**Assignment**
Your answer must be an exact repeat of the lines from the one containing "Белки, ХЛЕБ РЖАНО-ПШЕНИЧНЫЙ: 14 -> 4" through the last line of the records, both included, with no pictures.

--- Dataset content Enclosed Below ---

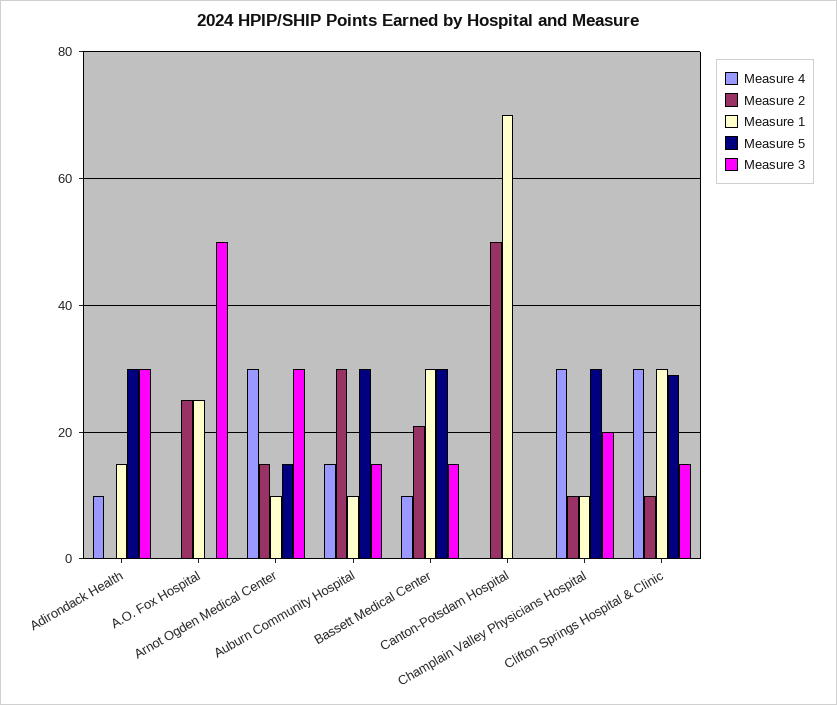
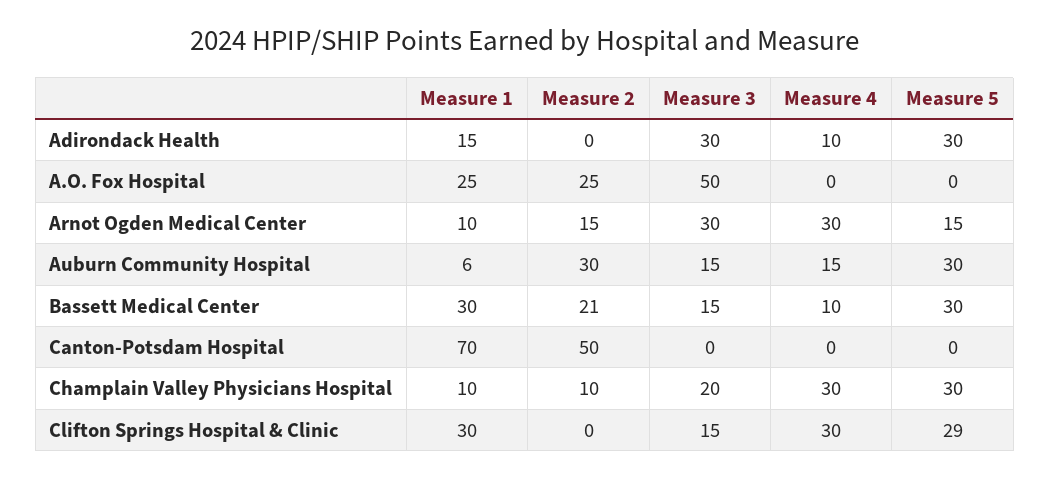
Measure 1, Auburn Community Hospital: 10 -> 6
Measure 2, Clifton Springs Hospital & Clinic: 10 -> 0

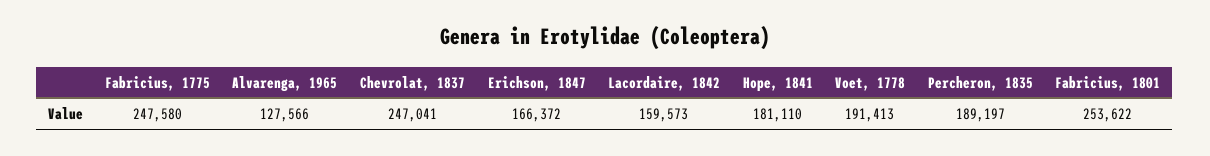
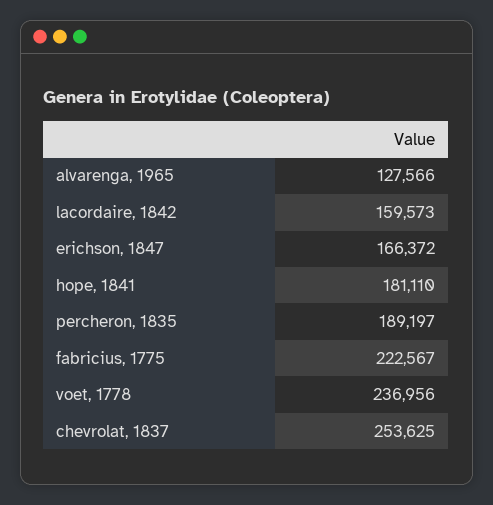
Fabricius, 1775: 247580 -> 222567
Chevrolat, 1837: 247041 -> 253625
Voet, 1778: 191413 -> 236956
Fabricius, 1801: 253622 -> none

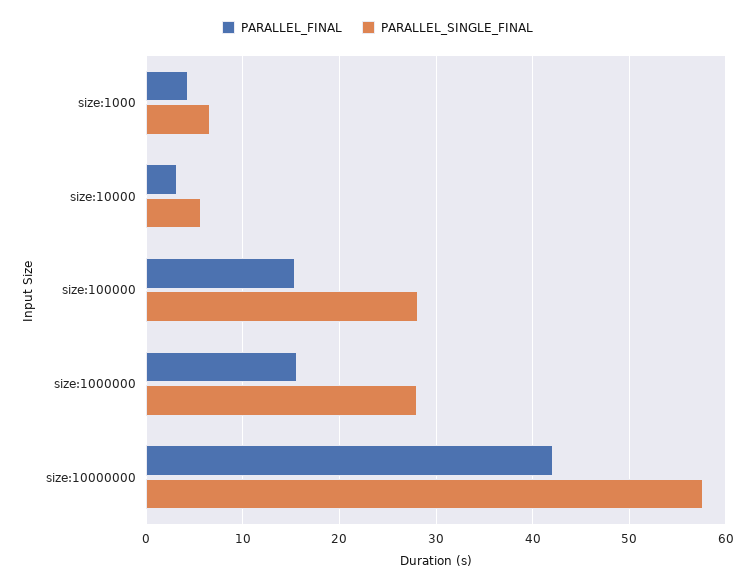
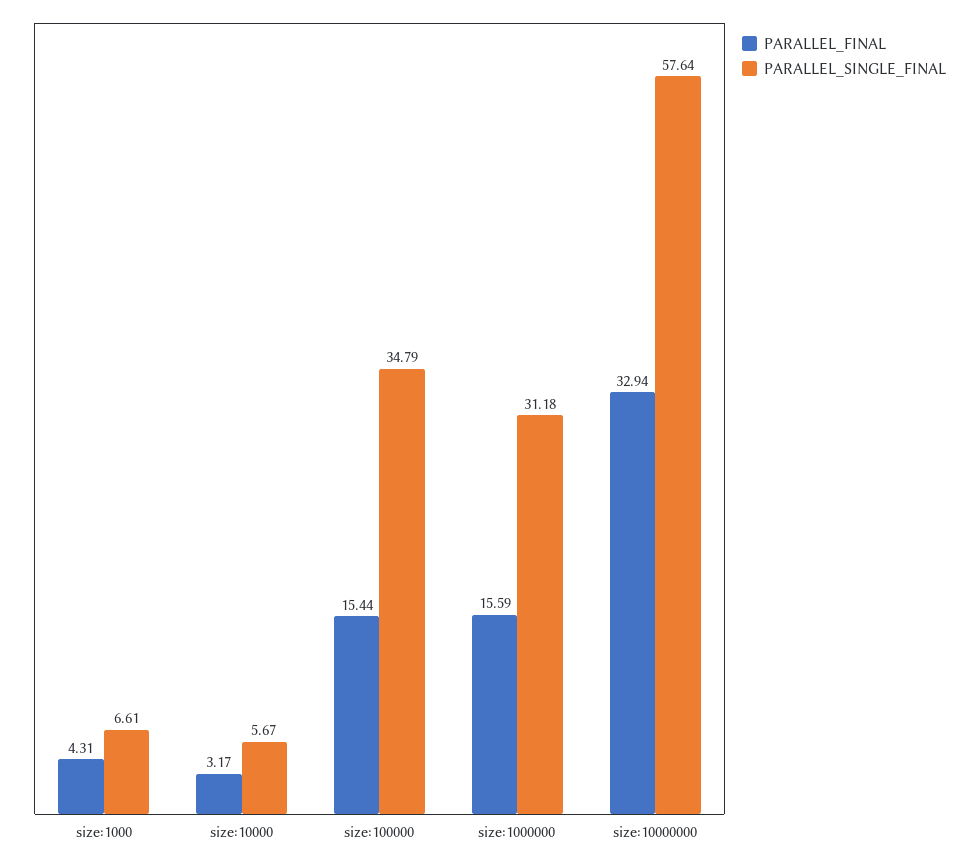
PARALLEL_SINGLE_FINAL, size:100000: 28 -> 34.79
PARALLEL_SINGLE_FINAL, size:1000000: 28 -> 31.18
PARALLEL_FINAL, size:10000000: 42 -> 32.94

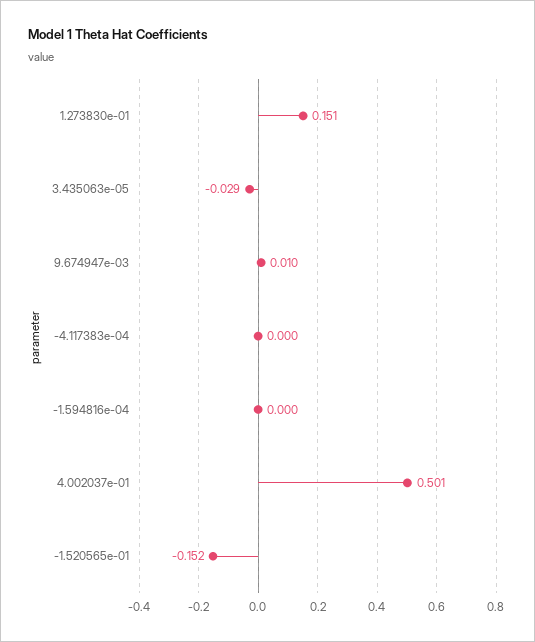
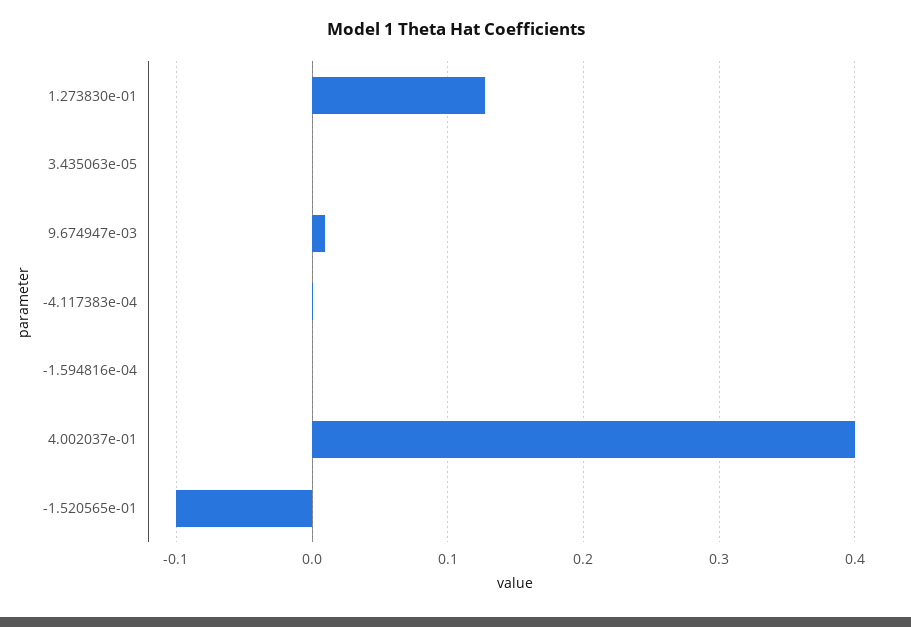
1.273830e-01: 0.151 -> 0.13
3.435063e-05: -0.029 -> 0
4.002037e-01: 0.501 -> 0.4
-1.520565e-01: -0.152 -> -0.1

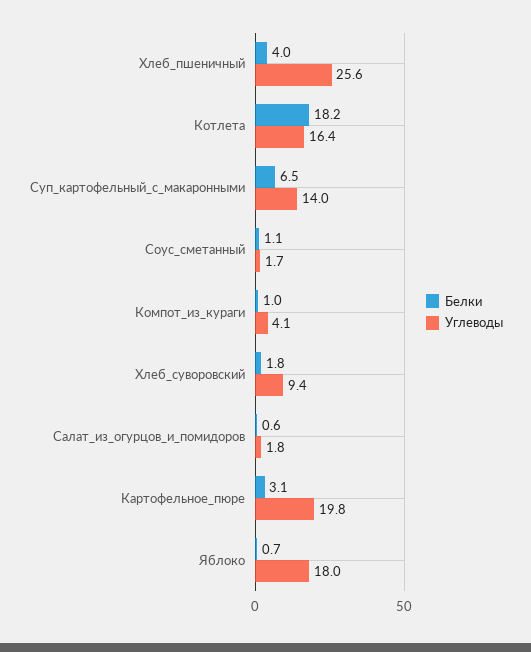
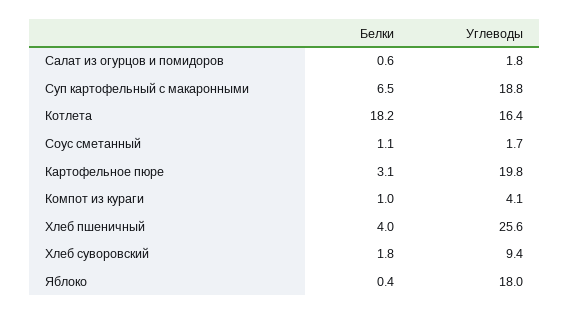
Углеводы, Суп_картофельный_с_макаронными: 14 -> 18.8
Белки, Яблоко: 0.7 -> 0.4

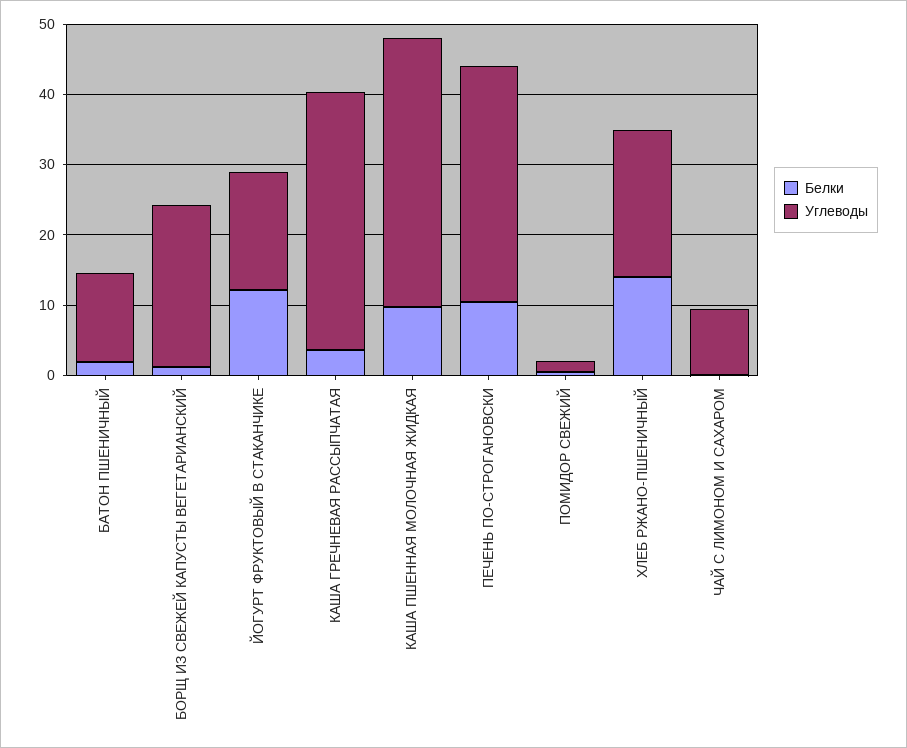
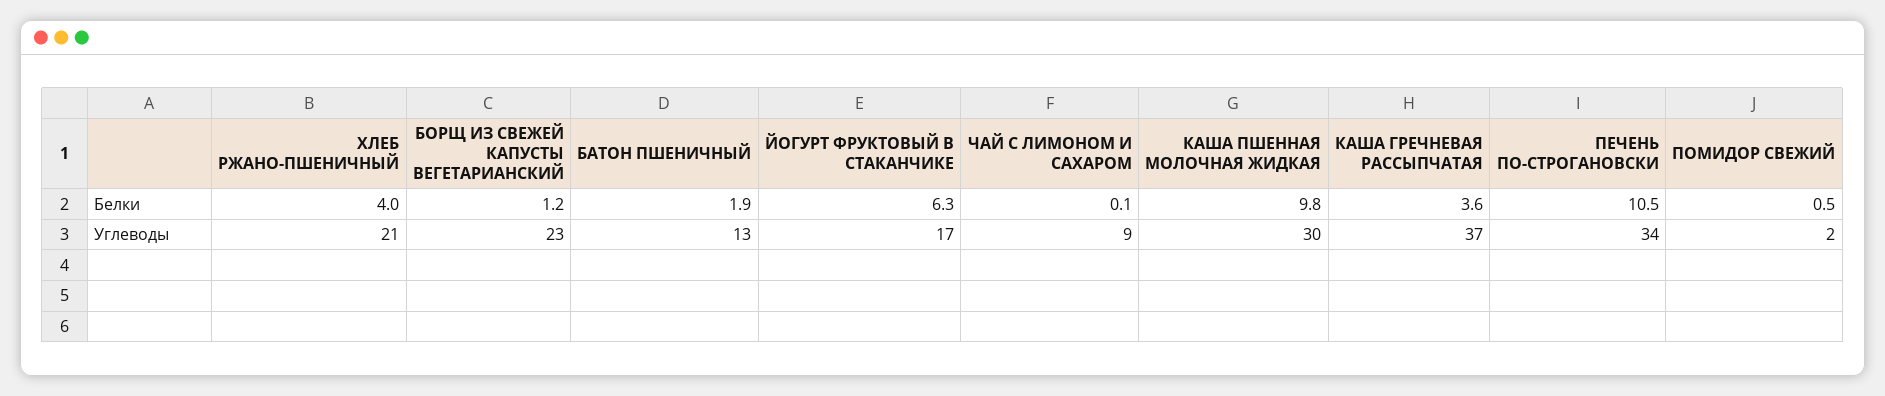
Белки, ЙОГУРТ ФРУКТОВЫЙ В СТАКАНЧИКЕ: 12 -> 6.3
Углеводы, КАША ПШЕННАЯ МОЛОЧНАЯ ЖИДКАЯ: 38 -> 30
Белки, ХЛЕБ РЖАНО-ПШЕНИЧНЫЙ: 14 -> 4

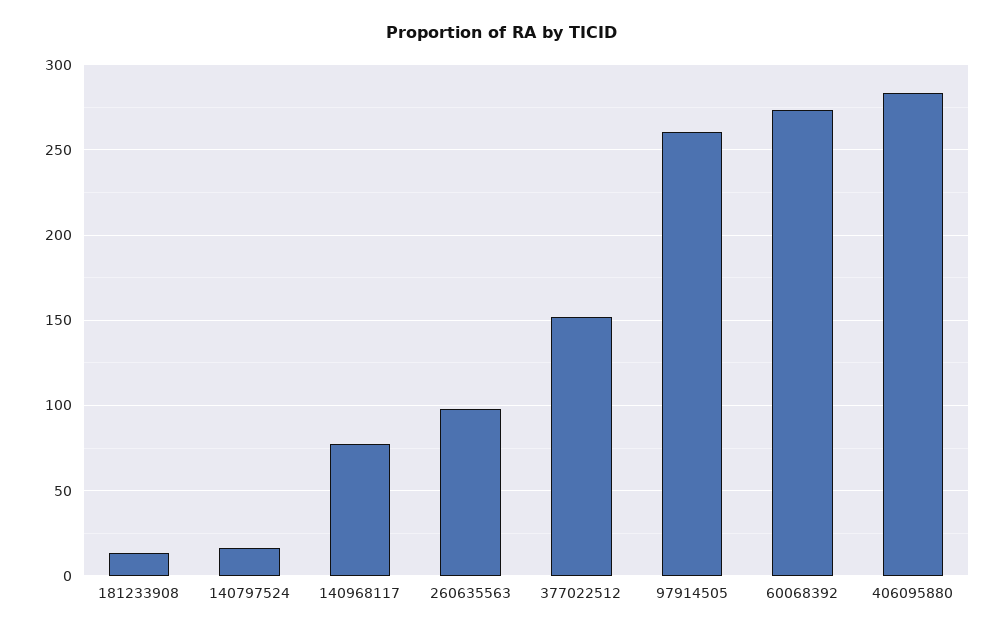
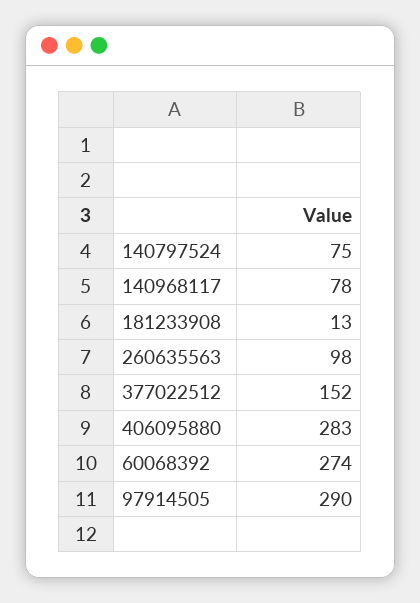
140797524: 15 -> 75
97914505: 260 -> 290

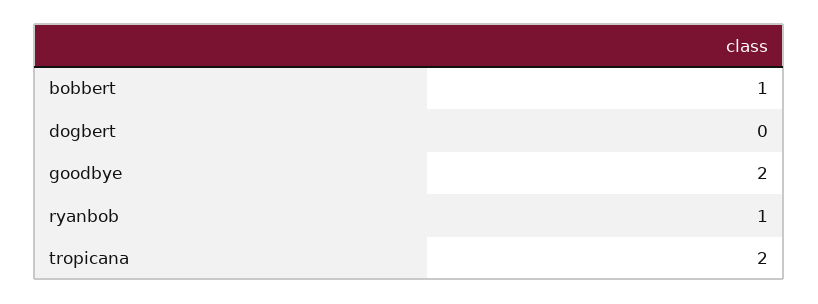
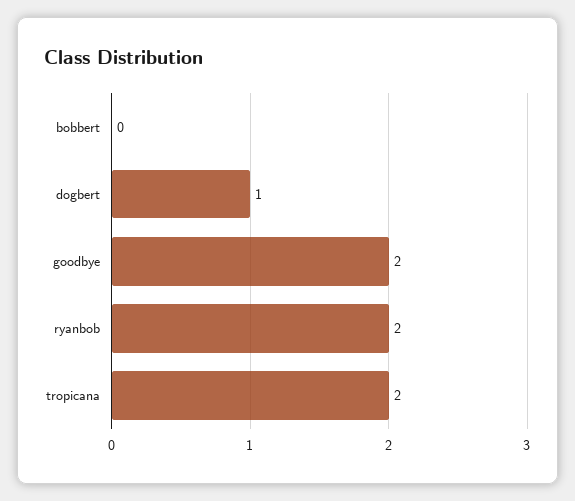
bobbert: 1 -> 0
dogbert: 0 -> 1
ryanbob: 1 -> 2

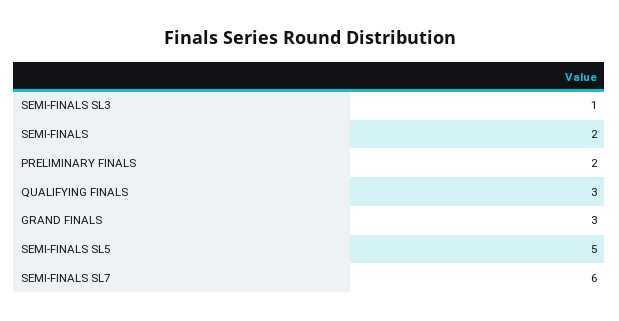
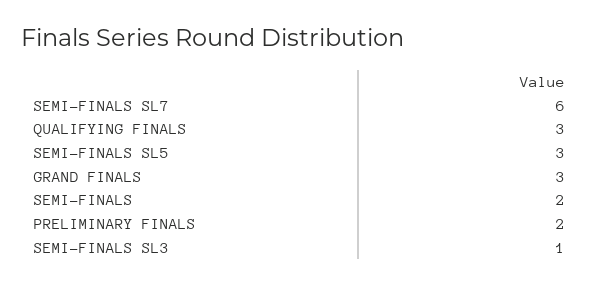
SEMI-FINALS SL5: 5 -> 3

--- End of Enclosed Dataset content ---

**Response area**
Белки, ХЛЕБ РЖАНО-ПШЕНИЧНЫЙ: 14 -> 4

140797524: 15 -> 75
97914505: 260 -> 290

bobbert: 1 -> 0
dogbert: 0 -> 1
ryanbob: 1 -> 2

SEMI-FINALS SL5: 5 -> 3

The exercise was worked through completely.